Психоанализ и искусство | страница 22
Такой взгляд на психологию поэтов привлек довольно большое внимание и представляет собой единственную попытку «научного» объяснения источников провидческого материала. Единственная причина, по которой я собираюсь сообщить свою собственную точку зрения по этому вопросу, заключается в ее нераспространнености и меньшем приятии по сравнению с той, которою я описал выше.
Редукция провидческого образа к опыту личности делает его каким-то нереальным и неаутентичным — чистый суррогат, как было сказано. Образ теряет свои особенности первичного восприятия и становится просто симптомом; бурлящий хаос сжимается до размеров психического нарушения. Мы, воодушевленные таким разъяснением, вновь возвращаемся к картине упорядоченного космоса. Как практичные и рассудительные человеческие существа, мы никогда не ждали от него совершенства; мы приемлем эти неизбежные шероховатости, которые называем отклонениями и заболеваниями, и безоговорочно принимаем тот факт, что человеческая природа им подвержена. Пугающее открытие областей, недоступных человеческому пониманию, считается иллюзорным, и поэт рассматривается как жертва и как автор обмана.
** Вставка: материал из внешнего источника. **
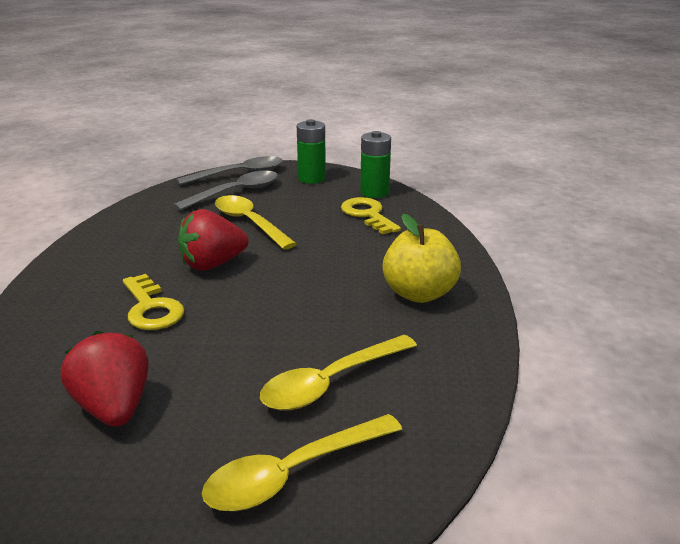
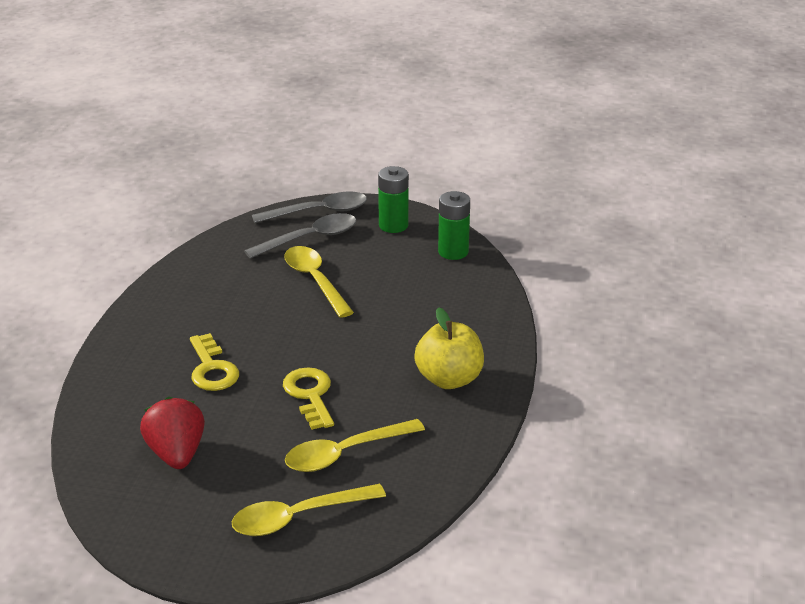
camera: 10 degrees right, 5 degrees up
(212, 264) = (271, 327): red strawberry -> none
(367, 215) = (435, 281): yellow key -> yellow key (310, 395)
Его первичный опыт был «человеческим, и слишком человеческим» настолько, что он не вынес этого созерцания и скрыл его значение от себя.
Как я считаю, мы поступим верно, если ясно представим себе все последствия такой редукции искусства к личностным факторам, и посмотрим, куда это может завести. Истина заключается в том, что наше внимание смещается от психологии художественного произведения и сосредоточивается на психологии художника. Последнее представляет собой задачу, от которой нельзя отмахнуться, но и произведение искусства имеет все права на существование, и от него нельзя избавиться, заменив личностным комплексом. По поводу же его значимости для художника — игра ли это, маска, источник страдания или положительное достижение — все эти вопросы мы обсудим в следующей части. Нашей задачей на данный момент является психологическая интерпретация произведения искусства, и чтобы сделать это, мы должны рассмотреть его основу — первичный опыт — со всей серьезностью, как это было сделано в случае опыта, легшего в основу персоналистского искусства, о важности которого никто не спорит. Конечно же, гораздо труднее поверить, что провидческий опыт может быть реален, поскольку у него есть все черты того, что он не может являться достоянием обычных людей. Вокруг него виден фатальный ореол метафизики, который мы должны разрушить во имя здравой рассудочности. Мы приходим к заключению, что подобные вещи нельзя принимать всерьез, или же мир снова впадет во мрак суеверия. Всякий человек, не имеющий отчетливой склонности к оккультному, предпочтет обойти провидческий опыт как «жизнеподобные фантазии» или «поэтические вольности. Сами поэты, желая вести себя так же, устанавливают приличную дистанцию между собой и своим произведением. Шпиттелер, например, утверждал, что его «Олимпийская Весна» ничего не означает, и что он мог просто пропеть: «Приближается май, тра-ля-ля, тра-ля-ля!» Поэты тоже люди, и то, что они говорят о собственных произведениях, зачастую не самое лучшее из сказанного о предмете. По-видимому, нам придется защищать серьезность провидческого опыта, преодолевая даже сопротивление самих поэтов.